The Greatest Investment Risk

As I write this in October 2022, the market is down over 20% year to date and many investors are concerned, and rightfully so.  Many clients and investors alike are asking, would I be better of just not investing and keeping cash?

Our opinion is that the market is forward-looking, not based on the present, and therefore it has already priced in what it expects to wrong.  Therefore, the biggest risk is not that the S&P 500 will go down further, it is that it will one day, soon, rise and that you will have been out of it and missed it.  The biggest risk is not being a participant in a 20% down market, it is not being a participant in a 100% up market. If you look at the history of the market and its best days, you will see that they cluster directly after a down market period, but missing any one or two of those days, could impact the growth of your portfolio.

Even missing one or two of those best days, can permanently cost you thousands of dollars in growth that you won’t make up.  See chart below.

Therefore, if you are holding cash right now, waiting for the market to start coming back up to feel comfortable with investing again, I would say – deploy it and invest it right now and take advantage of this 20% sale/discount gif the market is giving you.  The market always turns suddenly, and sharply, and nobody rings a bell with a warning as to when that is going to happen, so you need to be in the game, not on the sidelines to capture that.

Here are some other points relating to this:

  1. Don’t run away from volatility – the key to success in a bear market is to have an investment strategy to manage the short-term volatility and to be able to continue to participate in the up market which is far more common, prevalent, and powerful than the bear market.

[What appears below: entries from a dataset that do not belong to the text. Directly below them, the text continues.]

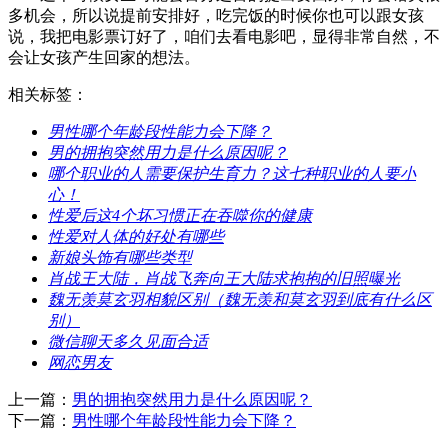
多机会，所以说提前安排好，吃完饭的时候你也可以跟女孩
说，我把电影票订好了，咱们去看电影吧，显得非常自然，不
会让女孩产生回家的想法。
相关标签：
​男性哪个年龄段性能力会下降？
​男的拥抱突然用力是什么原因呢？
​哪个职业的人需要保护生育力？这七种职业的人要小
心！
​性爱后这4个坏习惯正在吞噬你的健康
​性爱对人体的好处有哪些
​新娘头饰有哪些类型
​肖战王大陆，肖战飞奔向王大陆求抱抱的旧照曝光
​魏无羡莫玄羽相貌区别（魏无羡和莫玄羽到底有什么区
别）
​微信聊天多久见面合适
​网恋男友
上一篇：
​男的拥抱突然用力是什么原因呢？
下一篇：
​男性哪个年龄段性能力会下降？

  2. Don’t take too much stock in pundits, as no one knows what the stock market will do tomorrow or next week, so don’t pay attention to those pundits who tell you to bail out, telling you that you are naïve to stick with your plan.  Great investors stay focused on the long term, and downside volatility is the price stock market investors pay for long term performance.  There have been 26 bear markets since 1929, and all 26 have eventually given way to a bull market, and this one will be no different. Eventually. 

  3. View volatility as an opportunity – take advantage of the ability to buy discounted stocks while they are on sale.

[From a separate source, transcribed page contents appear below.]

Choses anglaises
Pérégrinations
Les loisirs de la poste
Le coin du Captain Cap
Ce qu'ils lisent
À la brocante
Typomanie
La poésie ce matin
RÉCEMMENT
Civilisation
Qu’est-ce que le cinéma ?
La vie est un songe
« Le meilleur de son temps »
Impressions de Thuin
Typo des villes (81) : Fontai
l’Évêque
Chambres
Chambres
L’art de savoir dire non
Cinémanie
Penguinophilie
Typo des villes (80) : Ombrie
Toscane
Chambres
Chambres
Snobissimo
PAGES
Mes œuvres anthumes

  4. The market is going to have a negative return about 1 in every 4 years. You can expect a drop of over 10% nearly every year. You can expect a drop of over 20% about every 5 years. Successful investors know this. If you can’t accept it, the stock market isn’t for you.

I hope this helps re-frame the paradigm as to how most investors look at the market into a more positive, and optimistic view that will serve you long term.  Don’t follow the herd, lead the pack.